Question: What’s the name of the school at Dalhousie that trains lawyers? You may be surprised to learn, as I was, that it’s no longer Dalhousie Law School. Following a $20-million gift from Ontario businessman Seymour Schulich, it officially became The Schulich School of Law on October 15. Haligonian Warren Reed runs the numbers:
In 2004-5, the total Dal budget seems to have been around $200 million—all but $13 million coming from government grants and tuition payments. One could doubtless find more recent data on the Internet. Schulich’s gift, if added to the endowment and invested conservatively, will add about $1 million annually to the revenue stream. Half a percent.

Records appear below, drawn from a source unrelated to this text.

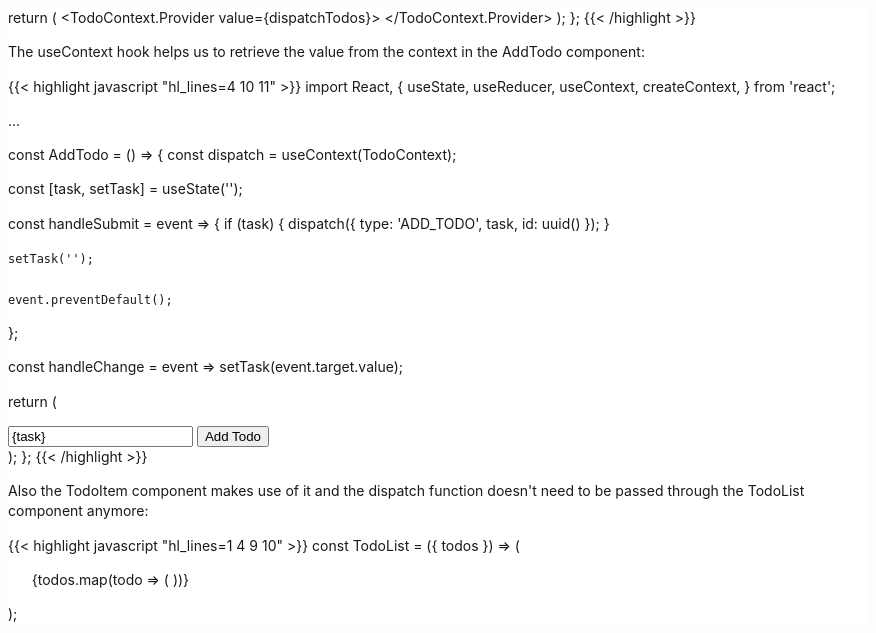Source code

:   return (
    <TodoContext.Provider value={dispatchTodos}>
      <Filter dispatch={dispatchFilter} />
      <TodoList todos={filteredTodos} />
      <AddTodo />
    </TodoContext.Provider>
  );
};
{{< /highlight >}}

The useContext hook helps us to retrieve the value from the context in the AddTodo component:

{{< highlight javascript "hl_lines=4 10 11" >}}
import React, {
  useState,
  useReducer,
  useContext,
  createContext,
} from 'react';

...

const AddTodo = () => {
  const dispatch = useContext(TodoContext);

  const [task, setTask] = useState('');

  const handleSubmit = event => {
    if (task) {
      dispatch({ type: 'ADD_TODO', task, id: uuid() });
    }

    setTask('');

    event.preventDefault();
  };

  const handleChange = event => setTask(event.target.value);

  return (
    <form onSubmit={handleSubmit}>
      <input type="text" value={task} onChange={handleChange} />
      <button type="submit">Add Todo</button>
    </form>
  );
};
{{< /highlight >}}

Also the TodoItem component makes use of it and the dispatch function doesn't need to be passed through the TodoList component anymore:

{{< highlight javascript "hl_lines=1 4 9 10" >}}
const TodoList = ({ todos }) => (
  <ul>
    {todos.map(todo => (
      <TodoItem key={todo.id} todo={todo} />
    ))}
  </ul>
);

As in all these kinds of transactions at public institutions, the contribution of taxpayers is forgotten, their investment sold at far below par. Nova Scotians have hundreds of millions invested in Dalhousie and in the principle of publicly funded education. Along comes Schulich, whose entire success is due to faithful observance of “buy low, sell high,” and the guardians of the public trust hand over our best asset. Schulich knows a good deal.
In another long tradition, taxpayers will continue to foot most of the bill. I paid for that law school and I wanted it to belong to future Nova Scotians.
[Update] Contrarian reader Colin May’s taxes also paid for the law school:
Not to mention “Medjuck Architecture School” on Spring Garden Road. I don’t know when the sign went up, but I find it amusing. When did Ralph Medjuck ever build an architecturally notable project?
I propose we commence new labeling with, “Your taxes paid for this university,” or, ‘This hospital unit built with taxes paid by members of the plumbers and carpenters union.” We could even extend it to the private sector with a sign on all the machinery in a Michelin plant: “This equipment funded by increasing the Nova Scotia public debt by $200,000,000.” I think every bus should be painted on the front, “Your taxes paid for this bus—take a ride.”